Written task: The answer must repeat every record exactly, with no pictures in it.

Stored data:
###

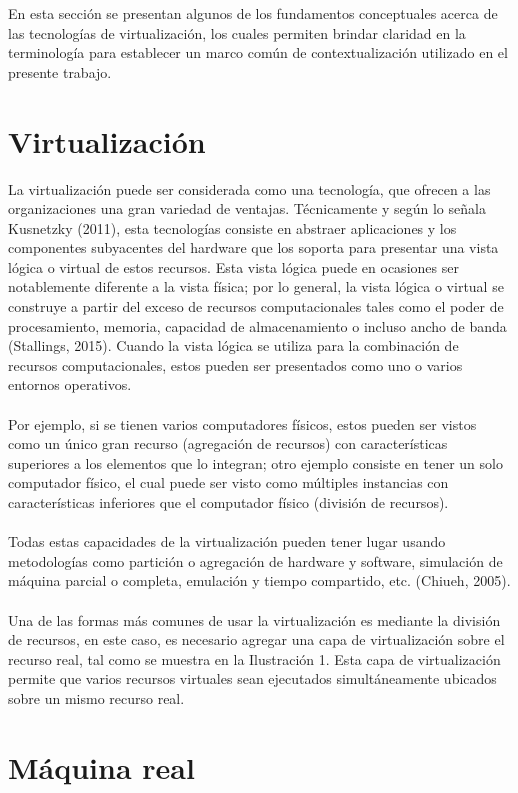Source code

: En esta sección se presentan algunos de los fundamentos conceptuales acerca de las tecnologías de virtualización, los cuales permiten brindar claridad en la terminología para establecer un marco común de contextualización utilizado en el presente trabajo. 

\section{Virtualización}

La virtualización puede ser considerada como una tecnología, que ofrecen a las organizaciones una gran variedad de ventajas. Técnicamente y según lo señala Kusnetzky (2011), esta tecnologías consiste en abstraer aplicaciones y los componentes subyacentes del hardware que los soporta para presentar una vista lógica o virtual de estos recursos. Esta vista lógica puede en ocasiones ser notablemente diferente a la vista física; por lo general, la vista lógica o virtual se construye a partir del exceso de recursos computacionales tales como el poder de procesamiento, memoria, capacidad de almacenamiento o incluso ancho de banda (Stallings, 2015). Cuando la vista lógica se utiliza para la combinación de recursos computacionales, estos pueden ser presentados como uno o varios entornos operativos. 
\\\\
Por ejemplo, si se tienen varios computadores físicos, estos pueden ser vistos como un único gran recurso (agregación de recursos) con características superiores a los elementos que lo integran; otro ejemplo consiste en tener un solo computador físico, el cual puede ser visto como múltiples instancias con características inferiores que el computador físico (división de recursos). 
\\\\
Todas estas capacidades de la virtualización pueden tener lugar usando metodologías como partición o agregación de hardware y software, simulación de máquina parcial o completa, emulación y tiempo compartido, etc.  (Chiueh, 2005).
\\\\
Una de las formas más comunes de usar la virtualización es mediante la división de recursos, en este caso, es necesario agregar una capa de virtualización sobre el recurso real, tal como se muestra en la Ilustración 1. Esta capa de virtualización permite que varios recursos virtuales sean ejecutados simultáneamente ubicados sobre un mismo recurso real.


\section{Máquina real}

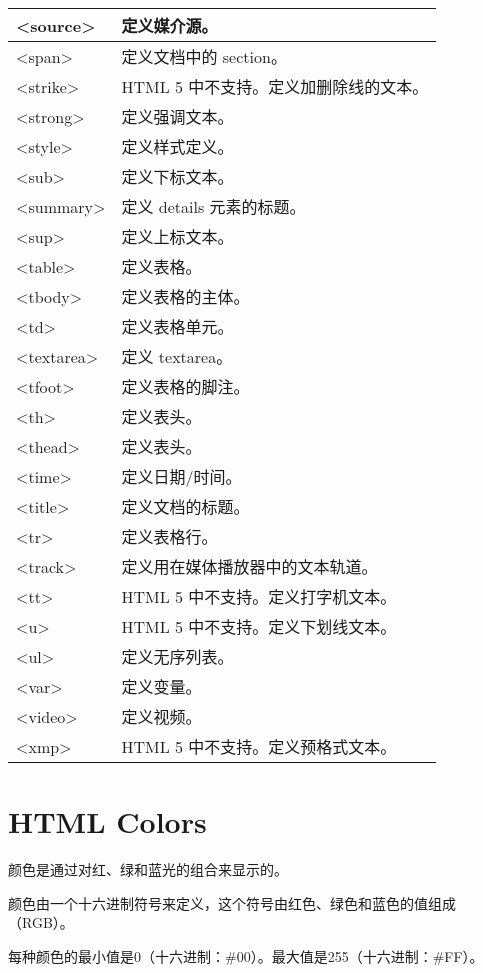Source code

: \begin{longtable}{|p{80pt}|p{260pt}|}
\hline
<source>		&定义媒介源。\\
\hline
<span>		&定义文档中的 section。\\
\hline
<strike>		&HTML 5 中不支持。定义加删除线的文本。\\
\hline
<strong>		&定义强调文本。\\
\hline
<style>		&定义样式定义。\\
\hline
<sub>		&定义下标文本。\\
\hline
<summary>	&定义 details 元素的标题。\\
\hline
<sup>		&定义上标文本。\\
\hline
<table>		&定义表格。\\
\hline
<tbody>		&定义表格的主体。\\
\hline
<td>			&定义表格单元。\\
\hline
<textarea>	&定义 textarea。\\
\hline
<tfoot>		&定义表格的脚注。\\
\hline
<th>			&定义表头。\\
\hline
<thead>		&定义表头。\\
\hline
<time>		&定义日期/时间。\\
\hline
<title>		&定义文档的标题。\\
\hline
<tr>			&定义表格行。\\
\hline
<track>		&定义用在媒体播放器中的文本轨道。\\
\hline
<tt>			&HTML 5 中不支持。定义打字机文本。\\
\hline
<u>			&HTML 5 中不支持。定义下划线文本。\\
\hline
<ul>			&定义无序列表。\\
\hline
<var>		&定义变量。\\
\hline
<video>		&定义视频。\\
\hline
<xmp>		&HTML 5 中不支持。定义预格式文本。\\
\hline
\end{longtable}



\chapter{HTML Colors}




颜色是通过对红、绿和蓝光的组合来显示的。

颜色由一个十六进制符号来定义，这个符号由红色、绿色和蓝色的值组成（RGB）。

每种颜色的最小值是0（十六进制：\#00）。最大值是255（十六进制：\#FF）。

###

Result of this task:
Source code

: En esta sección se presentan algunos de los fundamentos conceptuales acerca de las tecnologías de virtualización, los cuales permiten brindar claridad en la terminología para establecer un marco común de contextualización utilizado en el presente trabajo. 

\section{Virtualización}

La virtualización puede ser considerada como una tecnología, que ofrecen a las organizaciones una gran variedad de ventajas. Técnicamente y según lo señala Kusnetzky (2011), esta tecnologías consiste en abstraer aplicaciones y los componentes subyacentes del hardware que los soporta para presentar una vista lógica o virtual de estos recursos. Esta vista lógica puede en ocasiones ser notablemente diferente a la vista física; por lo general, la vista lógica o virtual se construye a partir del exceso de recursos computacionales tales como el poder de procesamiento, memoria, capacidad de almacenamiento o incluso ancho de banda (Stallings, 2015). Cuando la vista lógica se utiliza para la combinación de recursos computacionales, estos pueden ser presentados como uno o varios entornos operativos. 
\\\\
Por ejemplo, si se tienen varios computadores físicos, estos pueden ser vistos como un único gran recurso (agregación de recursos) con características superiores a los elementos que lo integran; otro ejemplo consiste en tener un solo computador físico, el cual puede ser visto como múltiples instancias con características inferiores que el computador físico (división de recursos). 
\\\\
Todas estas capacidades de la virtualización pueden tener lugar usando metodologías como partición o agregación de hardware y software, simulación de máquina parcial o completa, emulación y tiempo compartido, etc.  (Chiueh, 2005).
\\\\
Una de las formas más comunes de usar la virtualización es mediante la división de recursos, en este caso, es necesario agregar una capa de virtualización sobre el recurso real, tal como se muestra en la Ilustración 1. Esta capa de virtualización permite que varios recursos virtuales sean ejecutados simultáneamente ubicados sobre un mismo recurso real.


\section{Máquina real}

Source code

: \begin{longtable}{|p{80pt}|p{260pt}|}
\hline
<source>		&定义媒介源。\\
\hline
<span>		&定义文档中的 section。\\
\hline
<strike>		&HTML 5 中不支持。定义加删除线的文本。\\
\hline
<strong>		&定义强调文本。\\
\hline
<style>		&定义样式定义。\\
\hline
<sub>		&定义下标文本。\\
\hline
<summary>	&定义 details 元素的标题。\\
\hline
<sup>		&定义上标文本。\\
\hline
<table>		&定义表格。\\
\hline
<tbody>		&定义表格的主体。\\
\hline
<td>			&定义表格单元。\\
\hline
<textarea>	&定义 textarea。\\
\hline
<tfoot>		&定义表格的脚注。\\
\hline
<th>			&定义表头。\\
\hline
<thead>		&定义表头。\\
\hline
<time>		&定义日期/时间。\\
\hline
<title>		&定义文档的标题。\\
\hline
<tr>			&定义表格行。\\
\hline
<track>		&定义用在媒体播放器中的文本轨道。\\
\hline
<tt>			&HTML 5 中不支持。定义打字机文本。\\
\hline
<u>			&HTML 5 中不支持。定义下划线文本。\\
\hline
<ul>			&定义无序列表。\\
\hline
<var>		&定义变量。\\
\hline
<video>		&定义视频。\\
\hline
<xmp>		&HTML 5 中不支持。定义预格式文本。\\
\hline
\end{longtable}



\chapter{HTML Colors}




颜色是通过对红、绿和蓝光的组合来显示的。

颜色由一个十六进制符号来定义，这个符号由红色、绿色和蓝色的值组成（RGB）。

每种颜色的最小值是0（十六进制：\#00）。最大值是255（十六进制：\#FF）。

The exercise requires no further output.